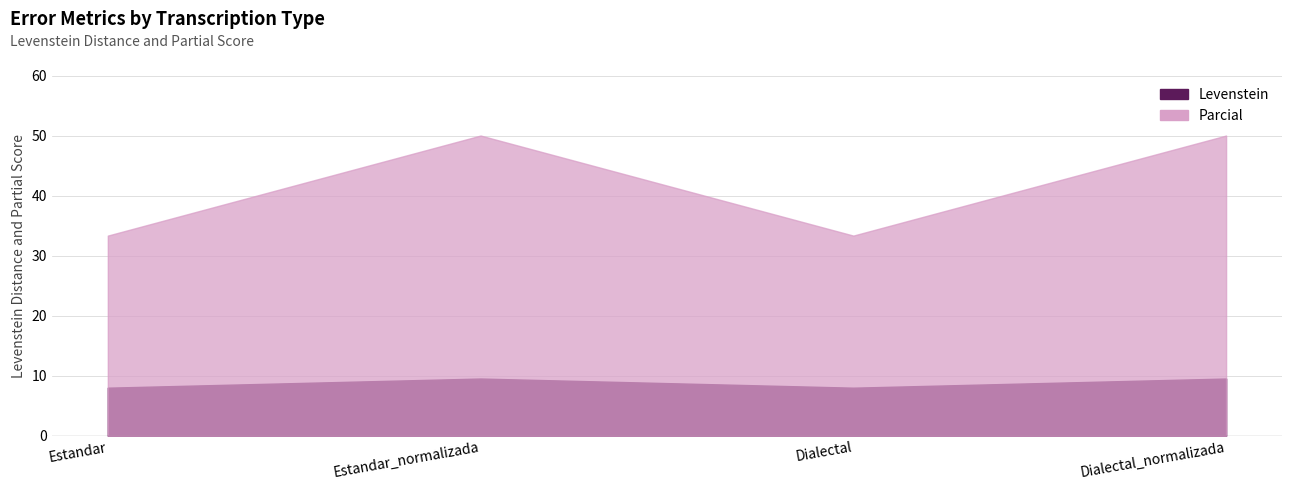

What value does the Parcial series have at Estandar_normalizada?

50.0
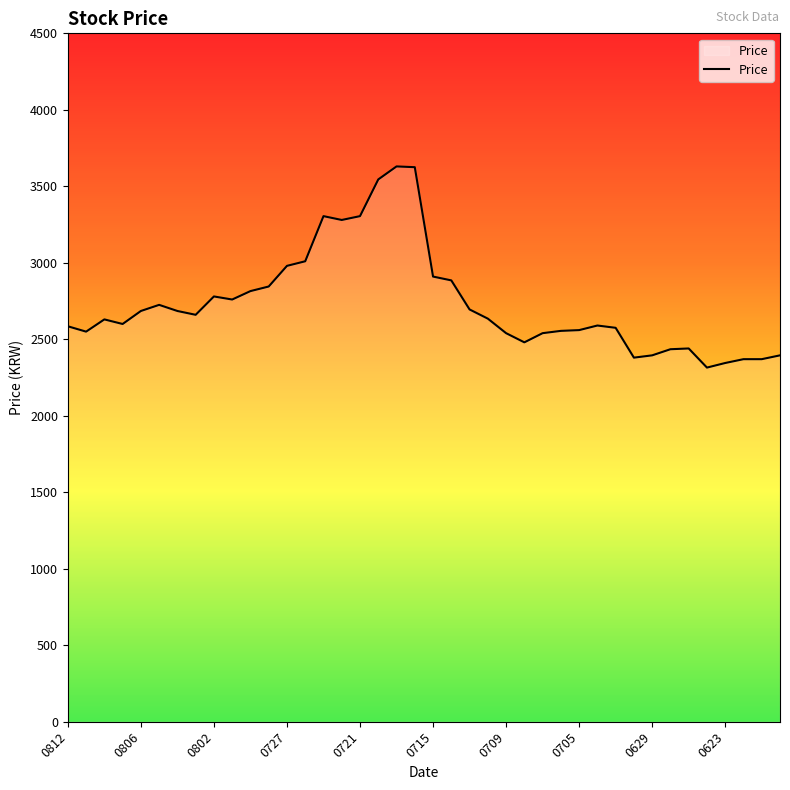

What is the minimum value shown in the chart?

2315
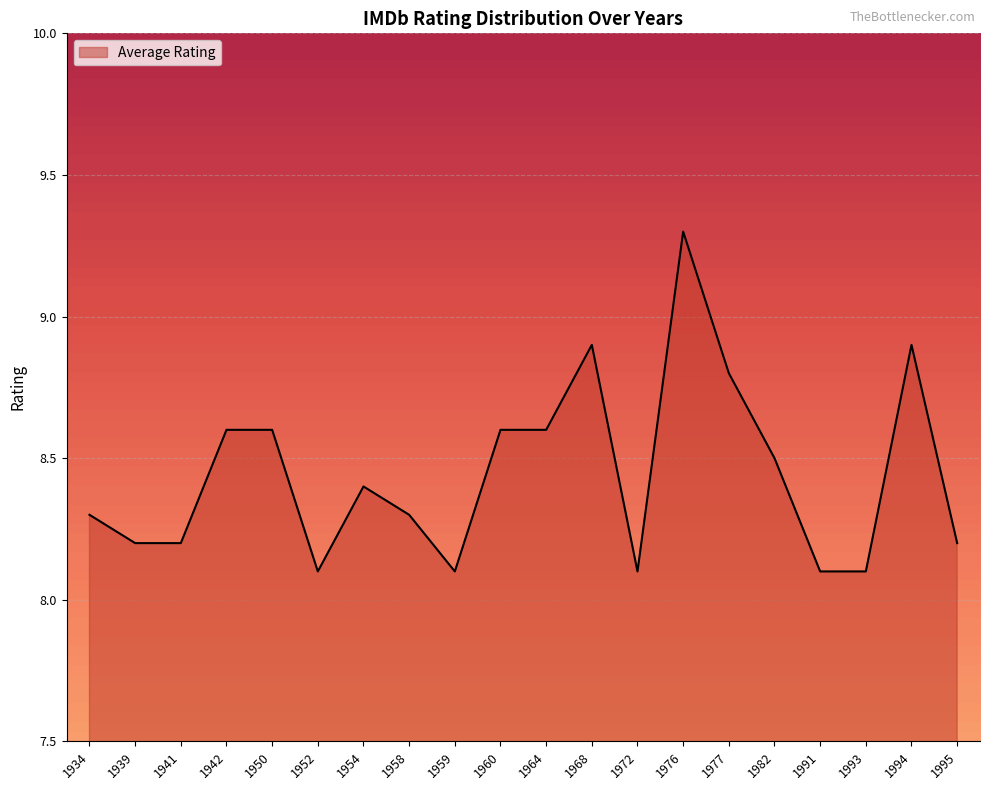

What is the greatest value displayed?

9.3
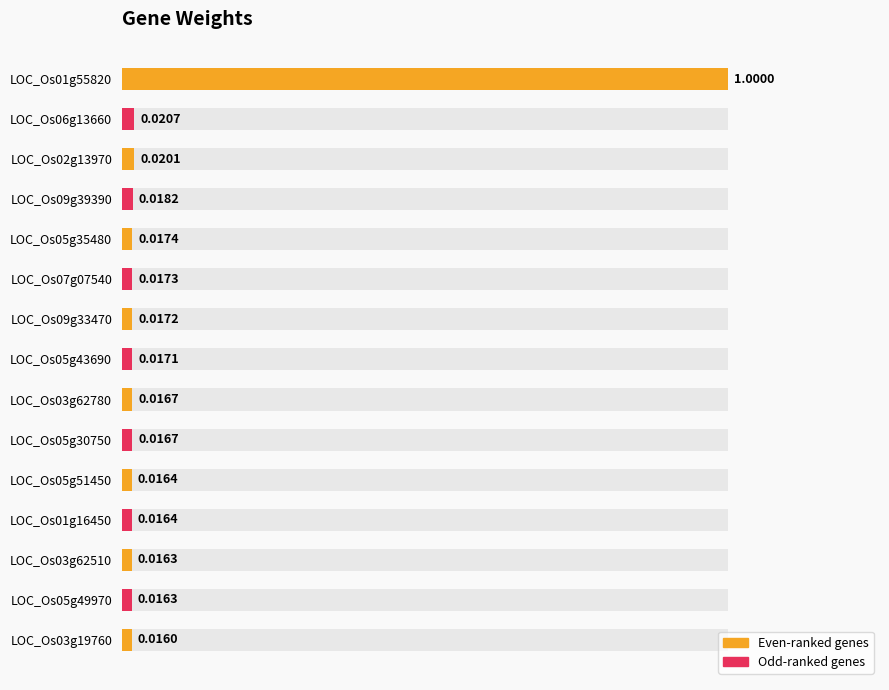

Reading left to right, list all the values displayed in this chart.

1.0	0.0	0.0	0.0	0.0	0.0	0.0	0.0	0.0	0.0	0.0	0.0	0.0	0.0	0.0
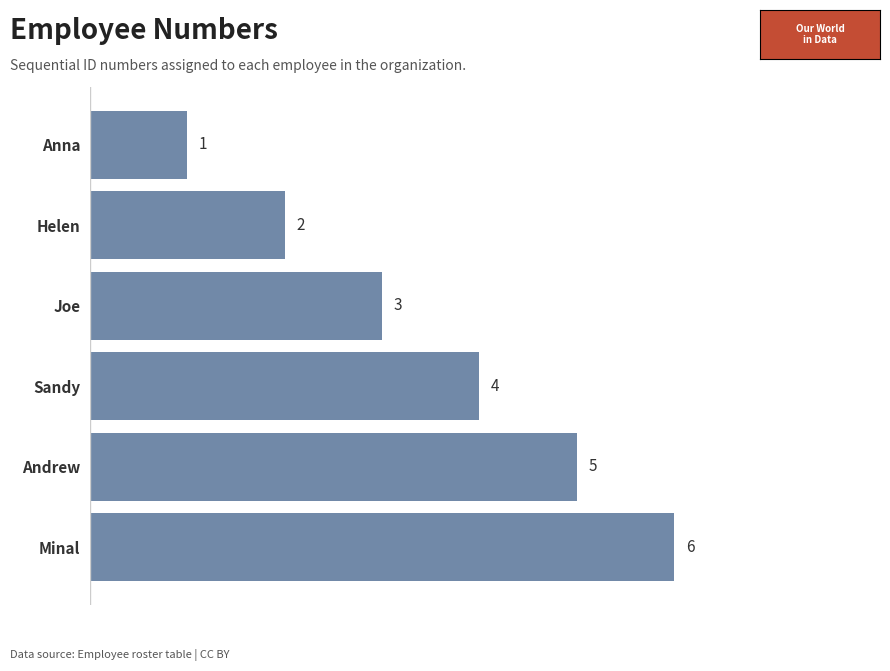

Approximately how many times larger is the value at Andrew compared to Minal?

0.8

■ Written task ■
Copy all of the data above word for word, leaving out the pictures.

■ Expected answer ■
What value does the Parcial series have at Estandar_normalizada?

50.0

What is the minimum value shown in the chart?

2315

What is the greatest value displayed?

9.3

Reading left to right, list all the values displayed in this chart.

1.0	0.0	0.0	0.0	0.0	0.0	0.0	0.0	0.0	0.0	0.0	0.0	0.0	0.0	0.0

Approximately how many times larger is the value at Andrew compared to Minal?

0.8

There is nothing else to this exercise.